What is Bounded Rationality?

Definition: Bounded rationality is a concept that portraits the limitations of rational thinking in decision making processes. It describes the boundaries experienced by individuals facing the choice to move forward or not with a certain transaction.

What Does Bounded Rationality Mean?

This idea was developed by Herbert Simon, an economist and a Nobel Prize winner, who intended to describe the factors that played a key role in decision-making processes and how the rationality of these processes was impaired by certain considerations. He identified three essential limitations experienced by the person making a given choice.

The first one is the availability of information, since the person entering the transaction has to make an informed decision with all the information he currently possesses. This information is not always reliable or profound enough to provide a sound rational argument for agreeing or not to the operation.

Secondly, cognitive limitations come into play, since as human beings we have limited knowledge and comprehension of facts and this reduces our ability to rationally decided about certain issues. Subjectivity, in these cases, makes it appearance, where the individual fill the gaps of his cognitive ability with pure instinct.

Finally, there are time boundaries, since not all decisions have a time frame that is long enough for the individual to analyze the situation adequately to come up with the most rational solution. These boundaries limit ourselves as human beings to be fully rational economic entities, as many authors proposed at some point in history.

Example

Mr. Lockwell decided to buy a new washing machine. He spent the last two hours of his day researching the best models available, prices and warranties to come up with three options he considers suitable for what he is currently looking for. He decided to visit a local home appliance’s store and a salesman approached him to help him choose. As Mr. Lockwell suspected, the three options he considered the best ones were a little bit more expensive than he anticipated and the salesman was prompted to offer a different one, cheaper than his other choices.

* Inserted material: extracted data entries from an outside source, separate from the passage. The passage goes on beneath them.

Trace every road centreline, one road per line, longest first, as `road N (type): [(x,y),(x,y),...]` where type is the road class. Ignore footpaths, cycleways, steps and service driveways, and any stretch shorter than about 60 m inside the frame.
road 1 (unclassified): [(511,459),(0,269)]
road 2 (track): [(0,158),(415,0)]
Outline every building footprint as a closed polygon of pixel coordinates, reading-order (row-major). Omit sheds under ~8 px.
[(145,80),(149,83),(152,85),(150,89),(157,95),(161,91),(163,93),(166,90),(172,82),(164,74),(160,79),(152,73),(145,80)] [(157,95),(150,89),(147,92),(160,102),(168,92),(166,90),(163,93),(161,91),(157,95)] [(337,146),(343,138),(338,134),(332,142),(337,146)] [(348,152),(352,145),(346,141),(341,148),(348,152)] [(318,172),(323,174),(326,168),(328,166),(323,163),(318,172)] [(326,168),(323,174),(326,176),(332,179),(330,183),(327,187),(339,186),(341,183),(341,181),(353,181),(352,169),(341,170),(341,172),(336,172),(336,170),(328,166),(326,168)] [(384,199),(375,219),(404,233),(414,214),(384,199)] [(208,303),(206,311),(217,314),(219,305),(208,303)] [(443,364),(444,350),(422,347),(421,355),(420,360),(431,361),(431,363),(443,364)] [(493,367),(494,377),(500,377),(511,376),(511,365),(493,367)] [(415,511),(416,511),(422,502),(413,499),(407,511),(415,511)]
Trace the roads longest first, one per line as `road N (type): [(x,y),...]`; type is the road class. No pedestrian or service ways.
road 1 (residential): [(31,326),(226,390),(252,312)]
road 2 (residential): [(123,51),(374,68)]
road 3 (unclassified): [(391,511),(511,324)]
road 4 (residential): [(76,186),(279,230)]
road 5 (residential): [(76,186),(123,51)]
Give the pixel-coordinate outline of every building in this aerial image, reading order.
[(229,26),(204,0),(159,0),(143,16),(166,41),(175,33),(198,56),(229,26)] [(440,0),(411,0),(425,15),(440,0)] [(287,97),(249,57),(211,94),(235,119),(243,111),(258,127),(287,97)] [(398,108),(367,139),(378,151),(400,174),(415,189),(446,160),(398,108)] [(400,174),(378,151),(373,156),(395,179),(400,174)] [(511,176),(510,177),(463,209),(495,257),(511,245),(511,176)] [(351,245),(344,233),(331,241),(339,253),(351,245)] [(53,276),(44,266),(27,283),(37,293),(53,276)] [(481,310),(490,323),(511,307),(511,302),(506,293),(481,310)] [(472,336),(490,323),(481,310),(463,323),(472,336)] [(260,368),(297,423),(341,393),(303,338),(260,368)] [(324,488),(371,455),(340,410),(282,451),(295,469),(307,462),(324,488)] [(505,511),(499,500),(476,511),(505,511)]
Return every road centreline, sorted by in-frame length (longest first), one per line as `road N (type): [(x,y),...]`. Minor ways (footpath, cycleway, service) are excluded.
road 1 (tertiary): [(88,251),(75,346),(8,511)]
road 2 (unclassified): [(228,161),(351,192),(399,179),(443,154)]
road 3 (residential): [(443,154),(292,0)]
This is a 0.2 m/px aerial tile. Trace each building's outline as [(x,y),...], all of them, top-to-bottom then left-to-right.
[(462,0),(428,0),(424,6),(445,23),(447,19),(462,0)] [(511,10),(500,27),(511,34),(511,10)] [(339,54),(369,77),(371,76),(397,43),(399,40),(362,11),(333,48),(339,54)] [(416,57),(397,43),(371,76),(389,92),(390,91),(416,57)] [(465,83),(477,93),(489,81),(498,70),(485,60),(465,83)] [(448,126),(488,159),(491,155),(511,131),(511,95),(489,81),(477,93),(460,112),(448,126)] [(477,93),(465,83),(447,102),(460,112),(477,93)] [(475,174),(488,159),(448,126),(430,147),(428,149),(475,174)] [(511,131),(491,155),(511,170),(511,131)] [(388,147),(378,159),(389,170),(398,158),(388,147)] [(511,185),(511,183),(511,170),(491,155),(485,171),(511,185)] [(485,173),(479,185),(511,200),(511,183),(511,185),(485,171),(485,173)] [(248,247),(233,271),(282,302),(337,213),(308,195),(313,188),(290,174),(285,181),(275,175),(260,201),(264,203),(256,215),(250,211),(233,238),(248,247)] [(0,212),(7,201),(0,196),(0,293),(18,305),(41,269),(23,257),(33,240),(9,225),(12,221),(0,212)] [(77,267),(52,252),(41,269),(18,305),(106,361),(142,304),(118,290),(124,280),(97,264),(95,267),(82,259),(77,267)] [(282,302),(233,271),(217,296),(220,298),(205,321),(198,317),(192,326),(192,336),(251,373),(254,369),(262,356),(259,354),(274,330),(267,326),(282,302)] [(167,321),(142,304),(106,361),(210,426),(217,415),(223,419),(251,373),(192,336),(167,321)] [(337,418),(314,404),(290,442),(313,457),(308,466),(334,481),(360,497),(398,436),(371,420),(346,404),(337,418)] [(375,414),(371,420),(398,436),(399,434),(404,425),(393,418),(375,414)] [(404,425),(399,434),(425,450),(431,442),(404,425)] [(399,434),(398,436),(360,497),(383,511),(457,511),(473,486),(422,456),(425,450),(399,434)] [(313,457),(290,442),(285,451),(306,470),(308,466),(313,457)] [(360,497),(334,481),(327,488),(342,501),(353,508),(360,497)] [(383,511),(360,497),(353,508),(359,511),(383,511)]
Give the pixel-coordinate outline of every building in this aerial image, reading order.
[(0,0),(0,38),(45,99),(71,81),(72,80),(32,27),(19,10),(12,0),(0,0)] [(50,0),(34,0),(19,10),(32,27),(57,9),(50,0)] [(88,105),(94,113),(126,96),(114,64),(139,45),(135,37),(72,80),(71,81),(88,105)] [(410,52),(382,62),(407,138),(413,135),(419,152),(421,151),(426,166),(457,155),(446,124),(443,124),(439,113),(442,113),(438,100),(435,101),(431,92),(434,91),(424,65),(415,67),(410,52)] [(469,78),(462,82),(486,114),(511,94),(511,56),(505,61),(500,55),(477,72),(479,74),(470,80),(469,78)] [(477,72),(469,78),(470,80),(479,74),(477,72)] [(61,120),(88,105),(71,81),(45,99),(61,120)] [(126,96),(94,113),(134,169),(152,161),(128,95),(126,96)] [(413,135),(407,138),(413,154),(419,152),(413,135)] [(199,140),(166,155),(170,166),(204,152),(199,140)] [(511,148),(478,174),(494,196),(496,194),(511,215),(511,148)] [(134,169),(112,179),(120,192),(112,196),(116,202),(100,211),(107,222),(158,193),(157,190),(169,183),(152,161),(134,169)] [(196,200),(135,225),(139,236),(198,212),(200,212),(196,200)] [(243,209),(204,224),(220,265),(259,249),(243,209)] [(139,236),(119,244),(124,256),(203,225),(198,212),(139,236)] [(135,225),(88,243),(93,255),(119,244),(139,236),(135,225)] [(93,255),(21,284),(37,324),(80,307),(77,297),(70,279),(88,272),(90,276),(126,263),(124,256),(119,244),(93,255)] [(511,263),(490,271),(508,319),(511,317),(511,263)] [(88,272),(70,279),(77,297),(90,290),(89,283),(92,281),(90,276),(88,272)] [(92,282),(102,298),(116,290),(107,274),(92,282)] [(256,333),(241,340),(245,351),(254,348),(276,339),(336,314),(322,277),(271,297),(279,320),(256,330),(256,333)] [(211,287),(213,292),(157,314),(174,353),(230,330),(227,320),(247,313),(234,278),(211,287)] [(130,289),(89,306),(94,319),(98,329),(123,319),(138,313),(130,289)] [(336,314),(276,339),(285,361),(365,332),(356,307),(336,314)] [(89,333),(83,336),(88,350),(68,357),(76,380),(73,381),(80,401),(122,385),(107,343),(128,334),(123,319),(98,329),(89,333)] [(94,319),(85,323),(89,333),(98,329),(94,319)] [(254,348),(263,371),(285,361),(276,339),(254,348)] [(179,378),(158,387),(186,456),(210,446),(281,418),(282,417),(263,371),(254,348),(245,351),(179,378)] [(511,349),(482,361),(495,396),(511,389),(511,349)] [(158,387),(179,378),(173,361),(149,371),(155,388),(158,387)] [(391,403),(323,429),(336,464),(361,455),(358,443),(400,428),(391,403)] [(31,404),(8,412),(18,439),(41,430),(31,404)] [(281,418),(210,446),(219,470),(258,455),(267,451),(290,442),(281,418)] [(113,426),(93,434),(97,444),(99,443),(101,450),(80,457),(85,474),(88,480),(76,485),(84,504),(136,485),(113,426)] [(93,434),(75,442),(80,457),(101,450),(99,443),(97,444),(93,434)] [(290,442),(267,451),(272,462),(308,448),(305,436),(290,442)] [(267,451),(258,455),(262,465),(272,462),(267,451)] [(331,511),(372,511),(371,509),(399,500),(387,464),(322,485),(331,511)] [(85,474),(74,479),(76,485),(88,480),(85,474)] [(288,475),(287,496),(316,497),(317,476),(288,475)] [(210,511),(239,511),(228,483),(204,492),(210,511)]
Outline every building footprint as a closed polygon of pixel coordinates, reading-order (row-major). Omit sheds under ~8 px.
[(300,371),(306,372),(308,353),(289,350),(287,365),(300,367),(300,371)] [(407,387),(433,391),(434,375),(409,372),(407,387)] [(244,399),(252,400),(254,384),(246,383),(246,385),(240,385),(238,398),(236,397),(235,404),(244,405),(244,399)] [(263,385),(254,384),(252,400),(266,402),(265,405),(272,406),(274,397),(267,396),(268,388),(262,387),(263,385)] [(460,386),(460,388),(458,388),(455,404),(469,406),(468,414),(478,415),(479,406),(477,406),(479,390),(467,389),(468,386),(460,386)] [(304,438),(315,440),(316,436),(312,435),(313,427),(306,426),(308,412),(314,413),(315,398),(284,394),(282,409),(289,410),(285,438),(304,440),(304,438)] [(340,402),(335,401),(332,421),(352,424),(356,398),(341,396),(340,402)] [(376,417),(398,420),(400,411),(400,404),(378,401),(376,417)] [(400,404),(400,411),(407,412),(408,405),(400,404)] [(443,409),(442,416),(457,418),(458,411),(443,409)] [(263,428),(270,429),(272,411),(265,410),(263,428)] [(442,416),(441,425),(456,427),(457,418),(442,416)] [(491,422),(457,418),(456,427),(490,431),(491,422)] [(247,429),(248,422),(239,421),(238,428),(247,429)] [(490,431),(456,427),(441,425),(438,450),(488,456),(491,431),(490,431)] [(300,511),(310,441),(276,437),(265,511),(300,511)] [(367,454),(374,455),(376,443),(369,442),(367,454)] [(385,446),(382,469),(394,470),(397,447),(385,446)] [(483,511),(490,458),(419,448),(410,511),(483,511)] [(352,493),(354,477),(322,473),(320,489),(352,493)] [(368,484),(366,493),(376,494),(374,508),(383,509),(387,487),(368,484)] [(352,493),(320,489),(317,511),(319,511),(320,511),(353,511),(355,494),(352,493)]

He is now facing the decision of which one to buy and the concept of bounded rationality applies here since Mr. Lockwell now doesn’t have all the information he needs, since he doesn’t know everything about the cheaper washing machine he is being offered. On the other hand, his limited knowledge about appliances cause him to be in a disadvantage to make a rational decision about the purchase, and finally, he has a limited time frame since he has to get back to work in an hour and he really needs his washing machine to be delivered tomorrow.